REPUBLIKA.CO.ID,HAMBURG--Untuk kali pertama sejak 400 tahun lalu, pengadilan di Jerman kembali menyidang pelaku bajak laut. Pengadilan yang dimulai Senin (22/11) ini menyidang 10 orang asal Somalia yang dituduh ingin membajak sebuah kapal kontainer Jerman pada April lalu.
Para bajak laut yang berusia antara 17-48 tahun itu terancam hukuman penjara maksimal 15 tahun. Mereka ditangkap saat hendak menguasai kapal MS Taipan sekitar 900 kilometer dari Pantai Timur Somalia.
Namun perbuatan para bajak laut itu diketahui kapal angkatan laut Belanda. Setelah melalui aksi saling tembak, para bajak laut itu dapat ditaklukkan dan kemudian diserahkan ke pemerintah Jerman. Para awak kapal yang dibajak bisa menyelamatkan diri karena berlindung di dalam ruangan khusus yang disebut ''panic room''.
Bajak laut Somalia ini kerap membajak kapal yang berlayar antara Eropa dan Asia. Sejauh ini sudah 23 kapal dan sekitar 500 awaknya yang dikuasai oleh para bajak laut di Somalia.

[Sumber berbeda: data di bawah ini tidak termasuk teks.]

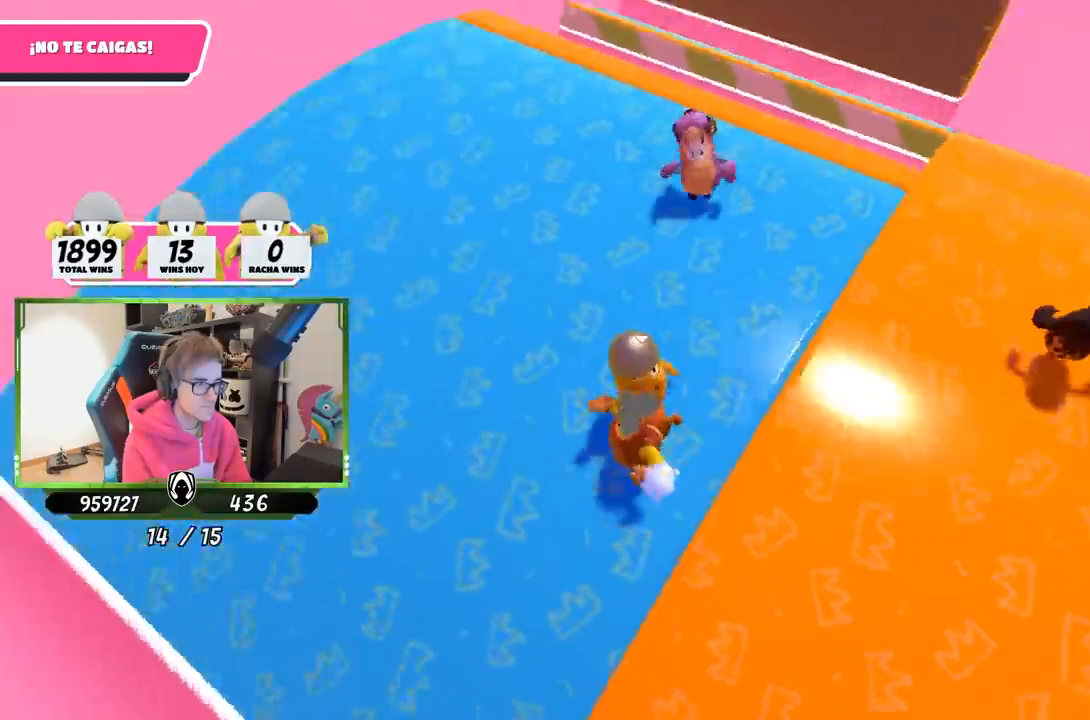
{"buttons": [], "left_stick": "center", "right_stick": "right", "events": [[133, "left_stick", "center"], [283, "right_stick", "center"], [500, "right_stick", "right"]]}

Seorang ahli yang mendalami pembajakan di Institut Jerman untuk riset Ekonomi (DIW), Anja Shortland, mengatakan pengadilan bajak laut Somalia di negara-negara Barat lebih sebagai 'hadian utama' dari pada sekadar penangkal. ''Menghabiskan tiga, lima, bahkan tujuh tahun di penjara Eropa atau Amerika yang diikuti oleh suaka politik, Anda tidak dapat melakukan lebih baik sebagai seorang Somalia,'' ujarnya.
Kenya, Mauritius, Seychelles, dan Tanzania ikut menanggung beban dari pembajakan yang dilakukan warga Somalia ini. Negara-negara ini bersedia mengadili para bajak laut yang tertangkap oleh patroli pasukan internasional di Timur Laut benua Afrika.